Recently, CMS has faced much ado regarding the CQM reporting program. A recent surveyconducted by the American Hospital Association (AHA) and the Federation of American Hospitals (FAH) found that 78 percent of hospitals are not prepared to report their electronic CQMs (eCQMs).
According to the survey, 37 percent of hospitals have much work to do before the February 2017 reporting deadline, and 41 percent have at least some preparation. Only 18 percent report being in good shape leading into the deadline.
Hospital EHRs may be to blame for these difficulties. Among the handful of hospitals which reported that they will request an extraordinary circumstances waiver in place of reporting eCQMs, most said it was because of a newly-implemented or optimized EHR.
For all of these issues, however, the report showed some light at the end of the tunnel. Over half of the surveyed hospitals said that February 28, 2017 was a feasible deadline for eCQM reporting.
Hospitals cited employee skill and vendor support as primary reasons for their confidence. Sixty-four percent of hospitals said they were confident in their staff’s skills in data extraction for eCQM reporting, and most agreed that they had ample EHR vendor support in the endeavor.

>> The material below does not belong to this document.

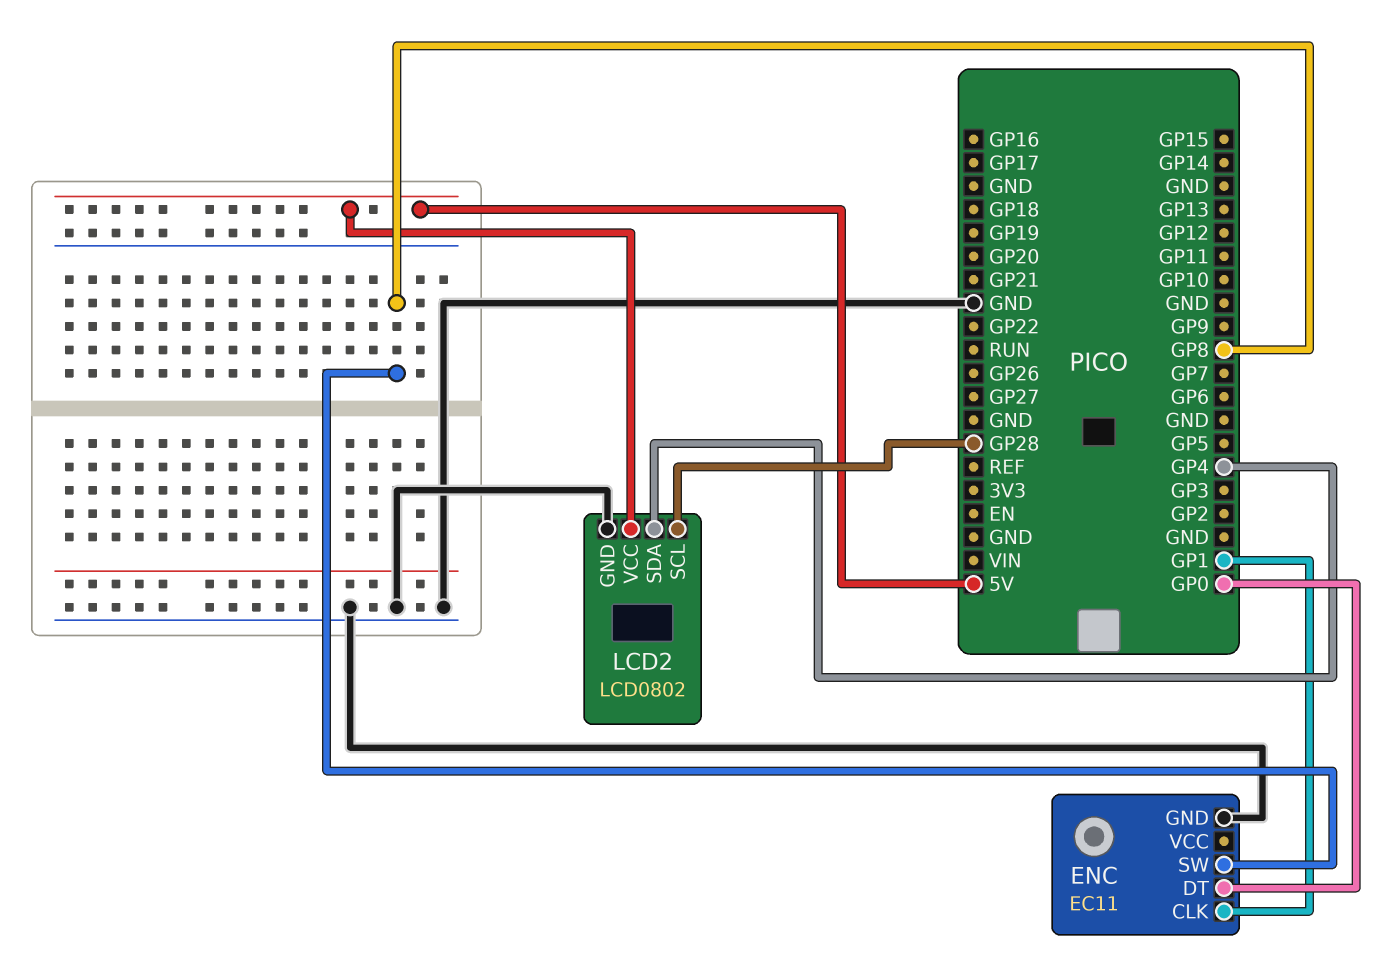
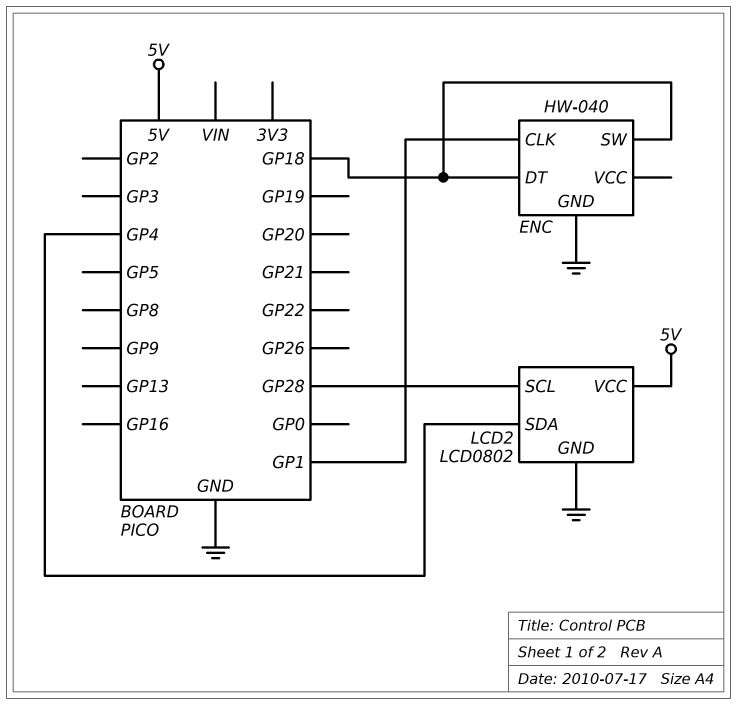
ENC: EC11 -> HW-040
ENC pin DT: GP0 -> GP18
ENC pin SW: GP8 -> GP18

Going forward, CMS will have to collect industry feedback and determine if the above-mentioned IPPS changes will help assist any apprehensive hospitals in eCQM reporting. Prior to the final rule’s release this past week, many hospitals reported that the IPPS clinical quality measure reporting requirements were too arduous. Ideally, the new modifications will help make the reporting simpler and more streamlined.